-- Provided entries follows --

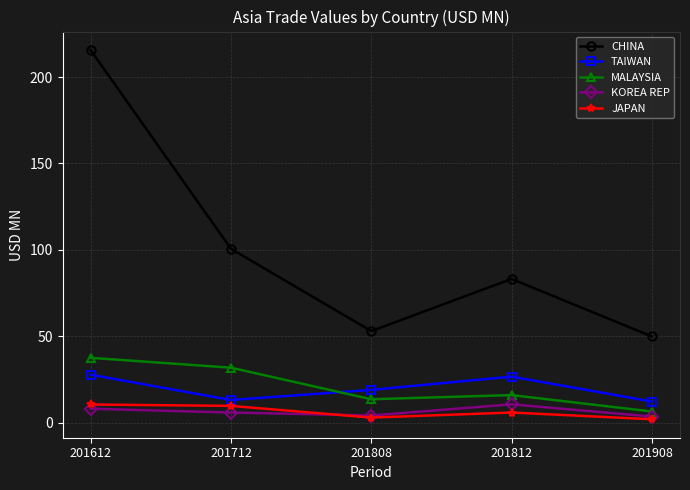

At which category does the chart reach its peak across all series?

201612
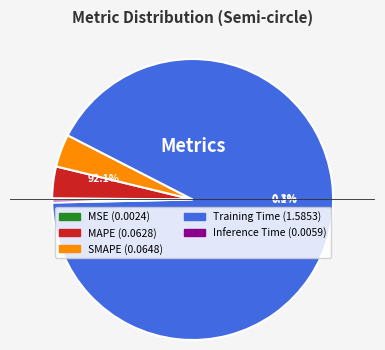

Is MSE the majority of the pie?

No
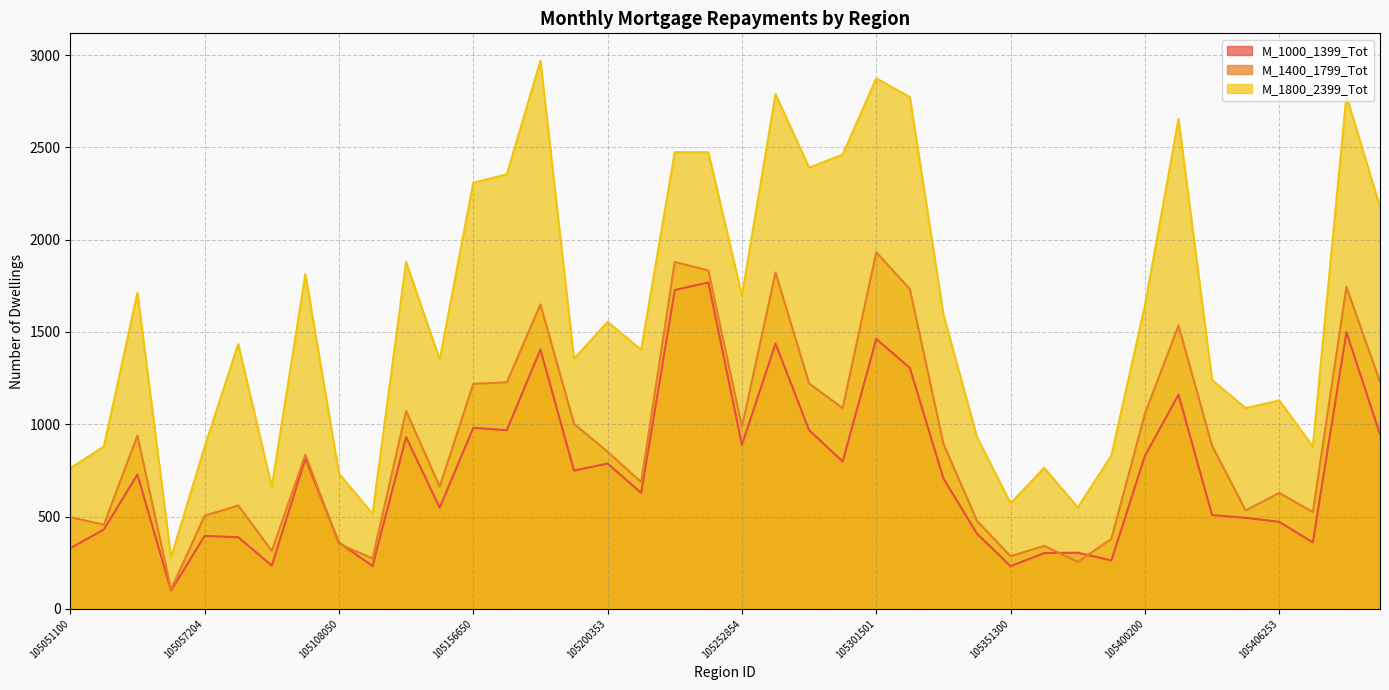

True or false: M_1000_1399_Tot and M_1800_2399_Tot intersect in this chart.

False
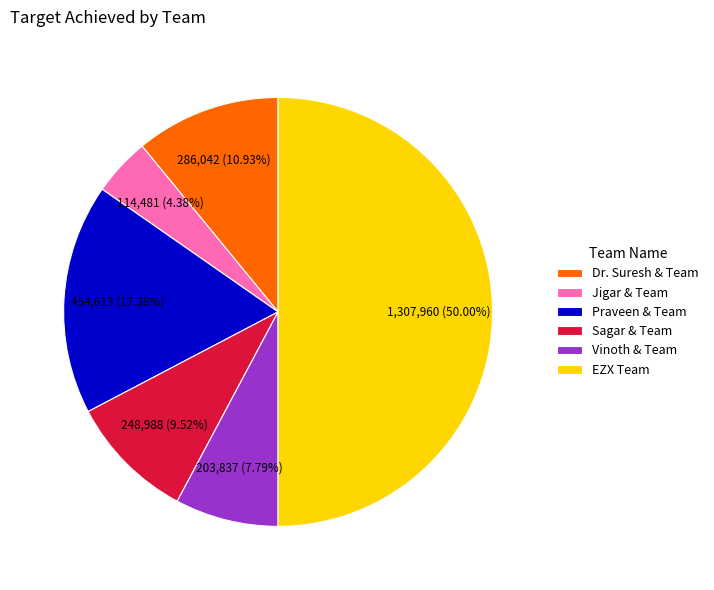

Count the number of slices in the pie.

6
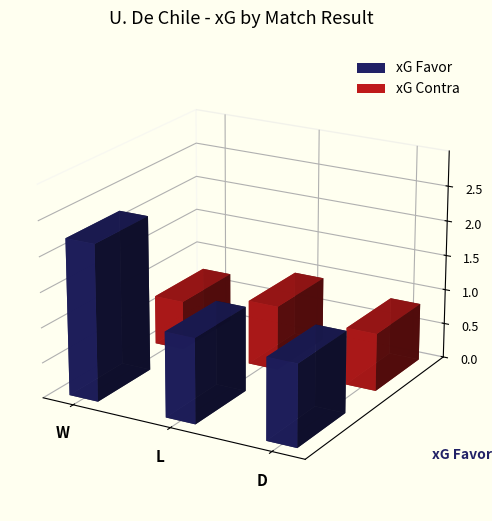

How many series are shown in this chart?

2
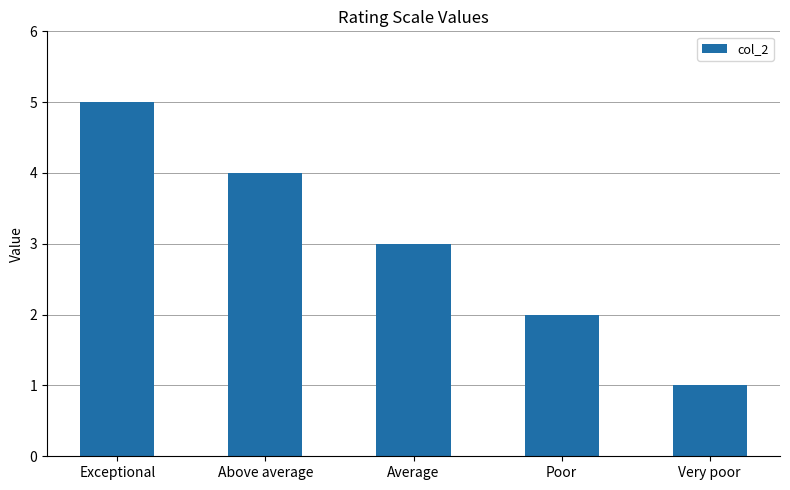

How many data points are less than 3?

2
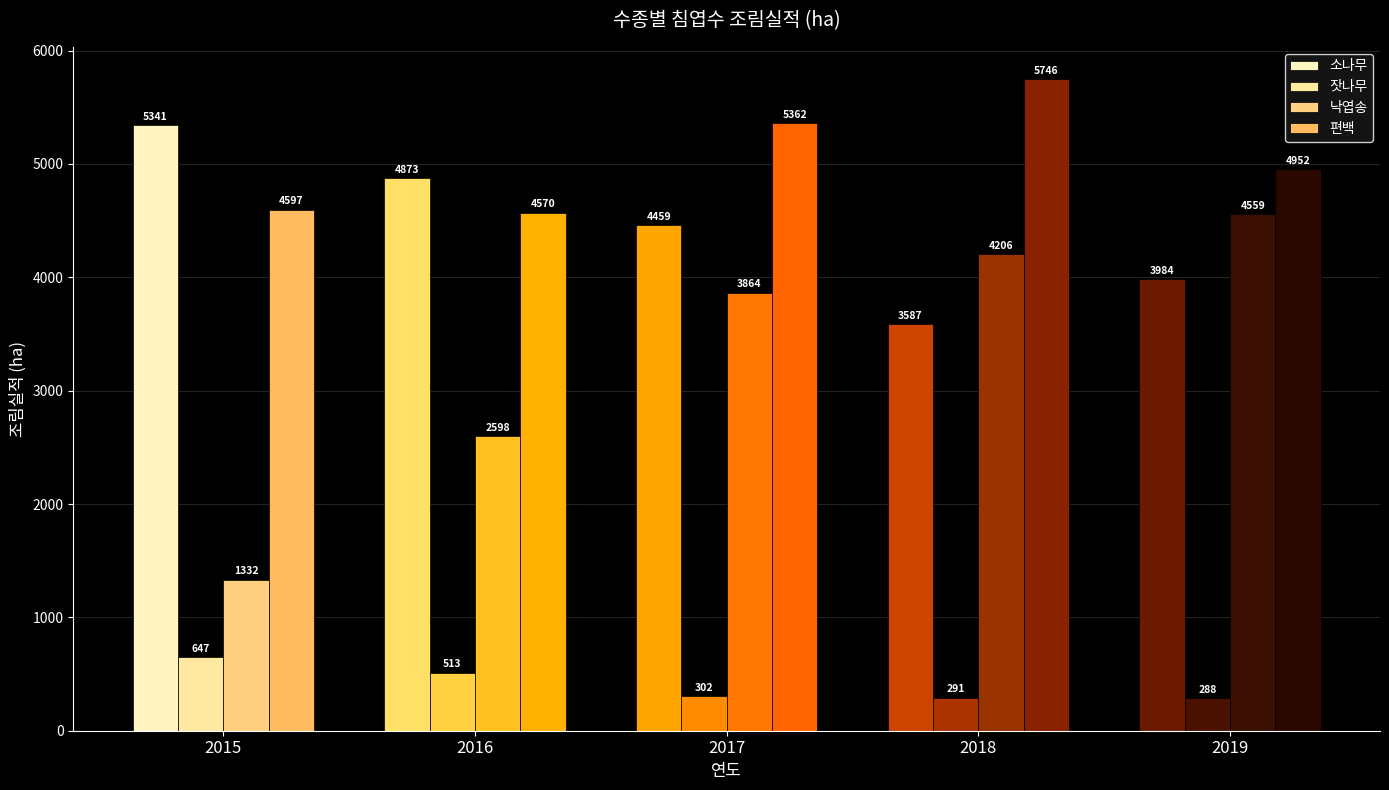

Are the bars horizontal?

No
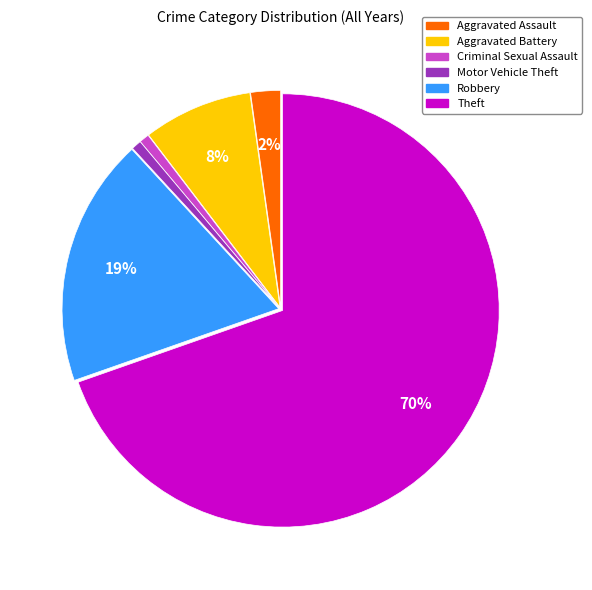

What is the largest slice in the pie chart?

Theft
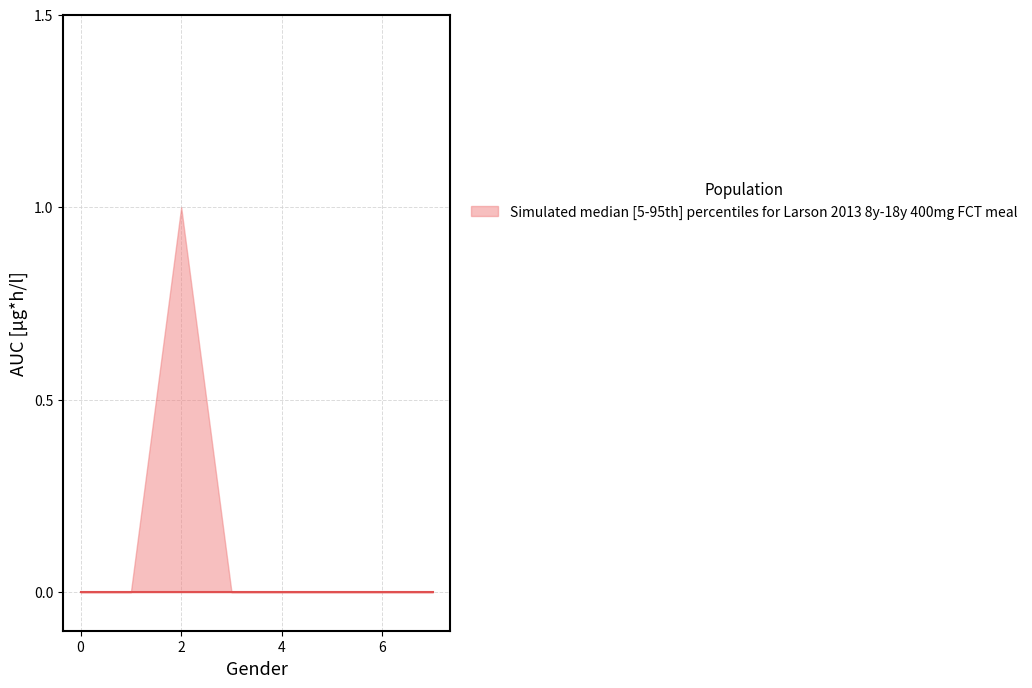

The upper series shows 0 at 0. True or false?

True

-- Provided entries concluded --

Task item
Identify every line of the records that contains the string "True", and copy each such line.

Exercise output
True or false: M_1000_1399_Tot and M_1800_2399_Tot intersect in this chart.
The upper series shows 0 at 0. True or false?
True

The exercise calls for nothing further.